Mint Pulao
I definitely need to write this post before my blog disowns me!!
Have been trying to wake myself up from this slumber and been failing at it, every single time . Phew! Blame the Summer and the vacation mode !
So here is a recipe to cool us off a bit and beat this summer heat with some minty main course.Mint not only brings in a lot of flavor to any dish that it goes in to, but it also is a lot beneficial for our health. The aromatic mint is a very good anti-oxidant, widely used for treating any digestive issues. So it’s a perfect ‘taste bhi, health bhi..’ ingredient .
Mint rice is a very easy dish that can be done in very less time and can be served with raitha to make a complete meal.
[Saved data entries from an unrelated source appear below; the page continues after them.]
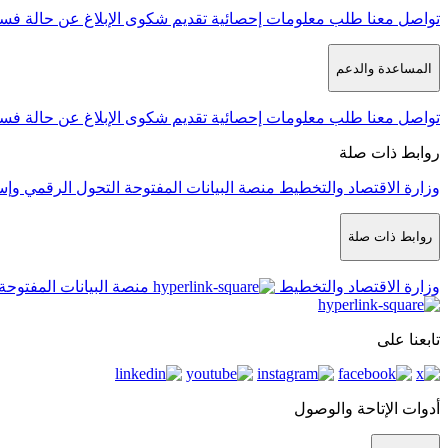
تواصل معنا
طلب معلومات إحصائية
تقديم شكوى
الإبلاغ عن حالة فس
المساعدة والدعم
تواصل معنا
طلب معلومات إحصائية
تقديم شكوى
الإبلاغ عن حالة فس
روابط ذات صلة
وزارة الاقتصاد والتخطيط
منصة البيانات المفتوحة
التحول الرقمي وإس
روابط ذات صلة
وزارة الاقتصاد والتخطيط
منصة البيانات المفتوحة
تابعنا على
أدوات الإتاحة والوصول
Here is the recipe.
METHOD :
Time Taken : Active time – 10 min
Total Time – 30 min.
INGREDIENTS :
Mint leaves – 2 Cups
Onions – 1 medium
Basmati Rice – 1 Cup.
Water - 2 Cups.
Cardamom pods – 3
Cashews – 5 to 6
Ghee – 2-3 Tbsp.
Fennel seeds – 1 Tbsp.
Salt – to taste
Green chillies – 2-3
Cloves – 2
Bay leaf – 1
Star anise - 1
PREPARATION:
Wash the mint leaves thoroughly and drain it.
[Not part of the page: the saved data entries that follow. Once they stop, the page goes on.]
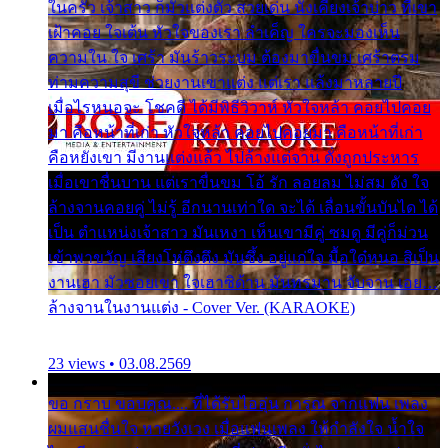
ในครัว เจ้าสาว ก็มัวแต่งตัว สวยเด่น นั่งเคียงเจ้าบ่าว ที่เขา
เฝ้าคอย ใจเต้น หัวใจของเรา ลำเค็ญ ใครจะมองเห็น
ความใน ใจ เศร้า มันร้าวระบม ต้องมาขื่นขม เศร้าตรม
ท่ามความสุขี ช่วยงานเขาแต่ง แต่เรา แล้งมาหลายปี
เมื่อไรหนอจะ โชคดี ได้มีพิธีวิวาห์ หัวใจหล้า คอยไปคอย
มา คือหน้าที่เก่า หัวใจหล้า คอยไปคอยมา คือหน้าที่เก่า
คือหยังเขา มีงานแต่งแล้ว ไปล้างแต่จาน ดั่งถูกประหาร
เมื่อเขาชื่นบาน แต่เราขื่นขม โอ้ รัก ลอยลม ไม่สม ดัง ใจ
ล้างจานคอยคู่ ไม่รู้ อีกนานเท่าใด จะได้ เลื่อนขั้นบันได ได้
เป็น ตำแหน่งเจ้าสาว มันเหงา เห็นเขามีคู่ ซมดู มีคู่ก็ม่วน
เข้าพาขวัญ เสียงโห่ตึงตึง มันซึ้ง อยู่แก่ใจ มื้อใด๋หนอ สิเป็น
งานเฮา มัวซอยเขา ใจเฮาซิด้าน มันทรมาน จับจาน เอย…
ล้างจานในงานแต่ง - Cover Ver. (KARAOKE)
23 views • 03.08.2569
ขอ กราบ ขอบคุณ.... ที่ได้รับไออุ่น การุณ จากแฟน เพลง
ผมแสนชื่นใจ หายวังเวง เมื่อแฟนเพลง ให้กำลังใจ น้ำใจ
Add the mint leaves and green chilies to the blender and grind it to a smooth paste.
Soak the rice in water for half an hour.
METHOD :
Cook the rice with 1 Tbsp. of salt , cloves, bay leaf and star anise and two cups of water.
Once the rice is done, fluff it up well and let it cool down a bit.
Heat a pan on the stove, add the ghee and once the ghee becomes hot, add the fennel seeds.
When the fennel seeds turn golden brown, add the cashews.
When the cashews turn golden , add the mint paste and salt and cook till the moisture evaporates.
When the color of it turns slightly darker, it is done.
Now add this to the rice and mix it evenly.
The yummy mint rice is now done and tastes delicious with raitha.